With its high energy yield, and complete lack of carbon emissions, many researchers believe that an increased rollout of nuclear power alongside renewable sources will be key to tackling climate change. All the same, due to several catastrophes being triggered by nuclear power plant malfunctions in previous decades, there is still a strong reluctance among governments and the public alike to take these steps.

Although the chances of such malfunctions are now minuscule with present-day technologies, Professor Forró’s team proposes that their safety could be improved even further with the ability to harvest the energy of gamma rays directly. For example, they propose that the 2011 Fukushima disaster could have been largely prevented, had just 1% of the reactor’s remnant gamma radiation been converted into electricity, helping to power the reactor’s cooling system. Such conversions could be easily achieved using the team’s massive perovskite crystal. By utilising the electrical signals produced as gamma ray photons interact with such a material, their radiation could finally become useful, instead of solely damaging.

Powering Interplanetary Spacecraft

One final promising application of the team’s techniques relates to spacecraft undergoing interplanetary voyages. While on Earth’s surface, the atmosphere largely protects us from intense x-rays and gamma rays produced by the Sun, any vehicle travelling through outer space will be completely unshielded from this radiation. This is a particular problem for solar cells, which can be crucial power sources for spacecraft undergoing missions spanning many years. Without adequate protection, these devices can steadily diminish in performance over time.

To address the issue, Professor Forró and his colleagues propose that lead halide perovskites can be used to convert high-energy x-ray and gamma ray photons into electrical power in outer space – where sunlight is faint, but cosmic radiation is abundant. Since they absorb these photons very efficiently, they can also protect the delicate parts of the spacecraft. ‘It is kind of a miracle, that these perovskite materials withstand high energy radiation, without being damaged,’ says Professor Forró.

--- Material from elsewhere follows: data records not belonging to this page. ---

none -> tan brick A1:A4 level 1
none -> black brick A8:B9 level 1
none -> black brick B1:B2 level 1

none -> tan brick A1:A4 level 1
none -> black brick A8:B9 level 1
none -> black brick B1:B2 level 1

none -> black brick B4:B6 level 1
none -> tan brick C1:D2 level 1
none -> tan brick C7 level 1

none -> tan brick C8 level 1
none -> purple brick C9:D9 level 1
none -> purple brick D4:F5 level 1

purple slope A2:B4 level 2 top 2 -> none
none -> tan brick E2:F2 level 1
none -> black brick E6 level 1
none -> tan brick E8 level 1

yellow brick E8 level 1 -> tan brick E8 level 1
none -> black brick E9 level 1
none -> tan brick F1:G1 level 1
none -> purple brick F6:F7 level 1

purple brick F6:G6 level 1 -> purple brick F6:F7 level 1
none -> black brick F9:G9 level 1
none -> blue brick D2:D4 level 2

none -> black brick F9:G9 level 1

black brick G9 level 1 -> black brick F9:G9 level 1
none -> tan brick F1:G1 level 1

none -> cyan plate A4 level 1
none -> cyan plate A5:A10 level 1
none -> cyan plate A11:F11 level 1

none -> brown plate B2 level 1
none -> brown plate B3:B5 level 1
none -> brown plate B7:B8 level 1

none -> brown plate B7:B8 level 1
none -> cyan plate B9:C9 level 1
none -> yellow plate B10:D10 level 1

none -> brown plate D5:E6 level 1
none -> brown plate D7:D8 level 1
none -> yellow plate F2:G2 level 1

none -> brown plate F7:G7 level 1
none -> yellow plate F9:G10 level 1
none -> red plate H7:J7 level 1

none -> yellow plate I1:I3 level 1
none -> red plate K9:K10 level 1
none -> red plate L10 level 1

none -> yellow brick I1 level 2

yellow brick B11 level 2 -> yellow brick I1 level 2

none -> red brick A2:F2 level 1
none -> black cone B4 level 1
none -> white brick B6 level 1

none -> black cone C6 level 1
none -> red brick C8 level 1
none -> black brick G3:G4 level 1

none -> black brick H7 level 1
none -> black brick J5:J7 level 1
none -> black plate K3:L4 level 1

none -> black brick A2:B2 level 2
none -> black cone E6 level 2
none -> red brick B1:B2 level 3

Through further improvements, their high-durability over long periods of time could make them suitable for use in spacecraft electronics. If integrated onto solar cells, these materials could enable unmanned probes to travel to distant regions of the Solar System in far better condition.

Figure 5: 3.8-kilogram perovskite crystal for gamma ray detection.

A New Region for Energy Harvesting and Detection

With such a wide array of important applications, Professor Forró’s team hopes that through the growth of perovskites on carbon nanotubes, their deposition on graphene substrates through aerosol-jet printing, and the production of massive perovskite blocks, we could soon see widespread use both in research, and in our everyday lives.

For now, the researchers will continue to improve the capabilities of their materials and techniques even further, with the ultimate aim of making them widely available. They also hope to expand their applications into other areas, such as neutron detection. If their goals are achieved, these technologies could lead to the widespread ability to detect and harness photons in the highest-energy regions of the electromagnetic spectrum.